Later, the president made it clear that Razi’s mission was not only to quell radicalism, but also to address issues such as the new Halal law, which has the business community in an uproar, and the corruption that bedevils the management of the hajj pilgrimage.
At 65.1 trillion rupiah (A$6.8 billion), the Religious Affairs Ministry gets the fourth biggest chunk of the 2020 budget behind defence, public works and the national police. In his first week in office, Razi confided to associates that he was astonished at the degree of corruption at all levels of the ministry.
The sharp religious divide revealed in the April elections finally persuaded Widodo to act, but he had already been disturbed by a Defence Ministry study which found that 23.3% of high school and university students do not see Pancasila as the country’s guiding philosophy.
According to the survey, that same sentiment was shared by 19% of civil servants, 18% of employees of private companies, 9% of state enterprise workers and 3% of the Indonesian Armed Forces (TNI), or 14,000 personnel. Other polls have revealed a similar picture.
Islamic studies director-general Komaruddin Amin announced early this month that the religious studies curriculum will be revised and textbooks that propagate intolerant views will be banned at state-run schools. He said the new textbooks will focus on moderate Islamic teachings and encourage students to respect people of different faiths.
Home affairs minister Karnavian, for his part, is expected to oversee the weeding out of hardline Islamic elements from key positions in the four-million-strong bureaucracy and perhaps put a brake on the proliferation of Islamic bylaws across the country.

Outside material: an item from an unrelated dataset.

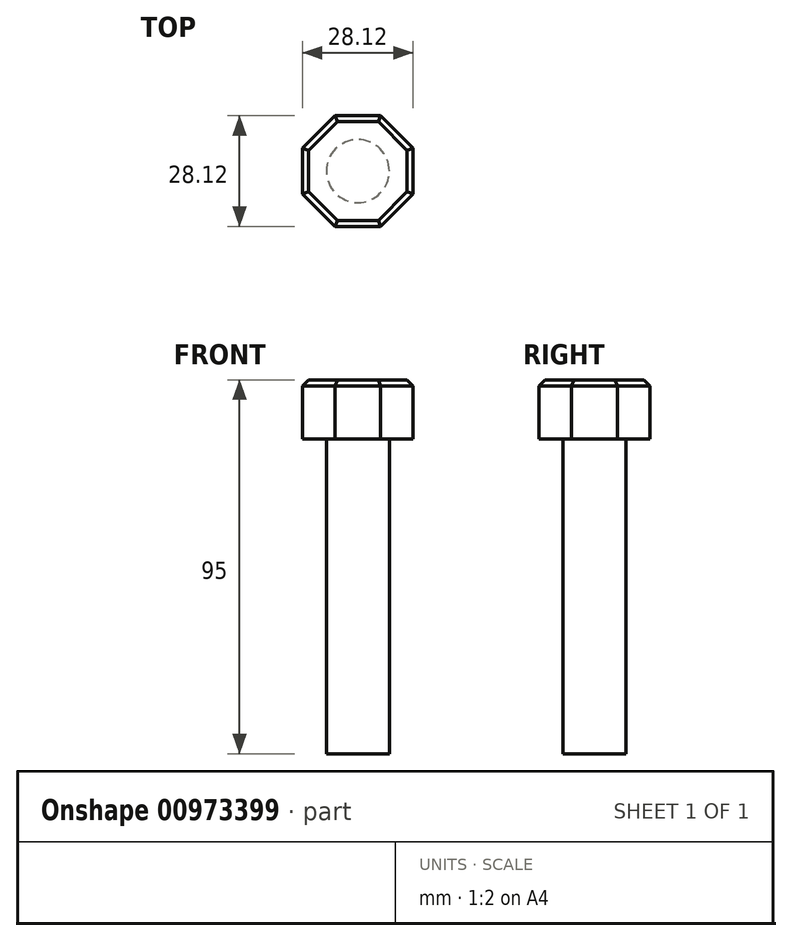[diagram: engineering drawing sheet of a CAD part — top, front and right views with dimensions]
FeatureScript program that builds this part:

Razi made it clear from the start he will be a minister for all religions, not just Islam. As an Acehnese and ostensibly a devout Muslim, he may also take a closer look at the doctrinaire excesses in his historically rebellious home province, the only region in Indonesia permitted to practise Sharia law.
He has already caused a stir by favouring a ban on civil servants wearing the full-face niqab in government offices for security reasons in the wake of last month’s assassination attempt on security minister and former army chief Wiranto.
The 212 Movement says it will not invite Prabowo to a reunion marking the massive demonstration on 2 December 2016 that brought down Jakarta governor Basuki ‘Ahok’ Purnama, Widodo’s popular Christian–Chinese ally.
Even here, Widodo may have the last laugh. His promising political career at a premature end, Purnama is now being tipped to become president-director of the troubled state oil company Pertamina.
While the conservative lobby is largely leaderless, the level of religious intolerance is such that the government risks a backlash, particularly in West Java, if it moves too forcefully.
But what worries some analysts is that the anti-radical campaign lacks a clear direction and will turn out to have little cohesiveness. They say what is needed is a forthright statement from Widodo on why Islamisation is a legitimate concern and why he’s determined to preserve the secular state as laid out in the Indonesian constitution.